New here.Been lurking for a while...So yesterday was looking on CL and stumbled across a 5 month old REGISTERED Lamancha for 150.00..I picked her up today.She is so beautiful and sweet.Her mother was a very pretty doe and she had a beautiful sister also (not for sale or I might have brought home 2 goats).I added her to the goat pen with my 6 month old ND doe and 4 month old ND wether.She immediatly established herself as the queen.After about 5 minutes all was cool.Been out to check on her 3 times.Can't stay away.Anyway just wanted to let everyone know.Sure I will be asking for help occasionally as I am new with goats .Thanks, Mike


----------



## Straw Hat Kikos (Oct 13, 2012)

- From the Great State of North Carolina!!


Glad we have a lurker that got some sense. haha It's much better here than lurking and you'll find that out real soon!! 
Congrats on your new doe and I bet you'll like the La Mancha breed.


----------



## Alice Acres (Oct 13, 2012)

Congrats - and welcome!!

 .....from Minnesota!


----------



## bonbean01 (Oct 13, 2012)

Welcome bigmike!


----------



## Pearce Pastures (Oct 13, 2012)




----------



## ksalvagno (Oct 13, 2012)

As soon as you hit 10 posts you will have to post pictures of your goats!


----------



## Southern by choice (Oct 13, 2012)

from North Carolina

Hooray!!! I love my lamancha too, but she is bit of a brat!

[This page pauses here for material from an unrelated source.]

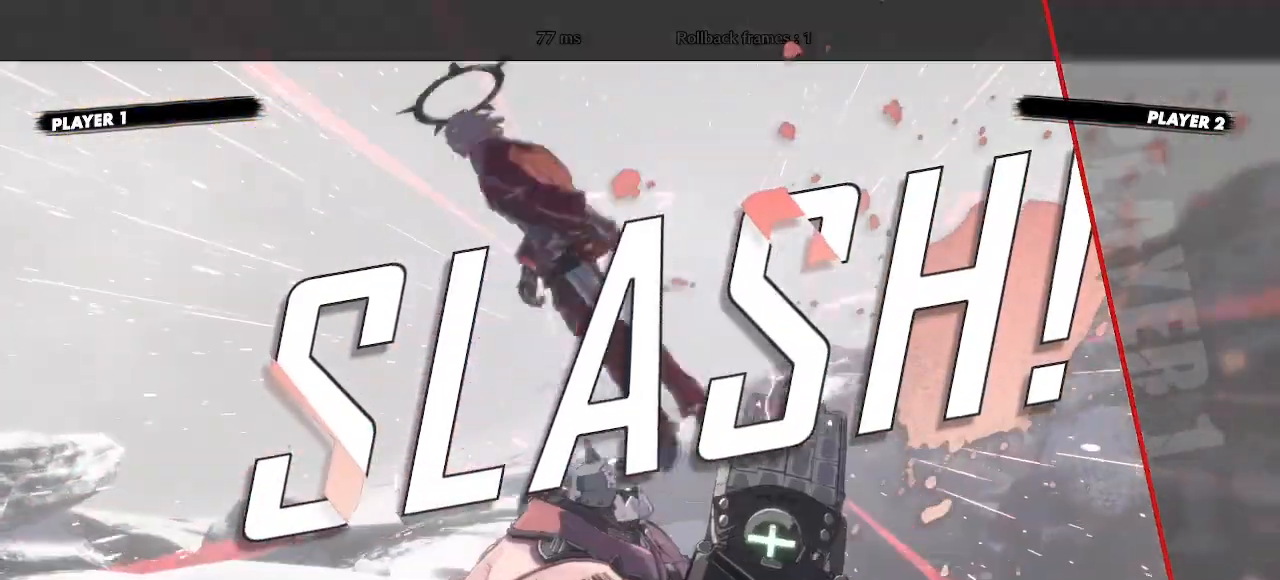
{"dt_ms": 500, "buttons": [], "events": []}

ND too! Can't wait for pictures.


----------



## cybercat (Oct 14, 2012)

from Tn


----------



## GoatCrazyLady (Oct 14, 2012)

Congrats and welcome! Would love to see pics of all your babies


----------



## CTChick (Oct 14, 2012)

Please post pictures - and welcome from Connecticut!  Laura


----------



## bigmike (Oct 14, 2012)

Thanks everyone.Got home from the grocery store today and the little stinkers had escaped from the small pen I had them in into the big fenced area that I was going to let them out into once everyone had adjusted to being here.The reason I had them in there was that when I got my ND doeling she kept escaping and running off.I think I fixed her escape route.They were all out in the large pen browsing and playing when we drove up.Cupcake (my new Lamancha) started crying once she saw us.She has been rather loud but I am sure she misses her mom and the rest of her old herd.The DW and I went out and checked on them and spent a little time in the pen with them. Am going to leave them out in the large pen and just leave the small open so they can go in and out .That is where their food and water is and access to the goat barn.There is plenty of browse and room.I think the space and exercise will be good for them.As long as they stay in the pen I will leave them out.......Mike


----------



## Southern by choice (Oct 14, 2012)

ok big mike, you need to look around on the forum and post! so once you get to 10 post you can SHOW US SOME PICTURES!!!!

Many of us on here are goat picture junkies!


----------



## SkyWarrior (Oct 16, 2012)

I love my LaManchas.  They're awesome!


----------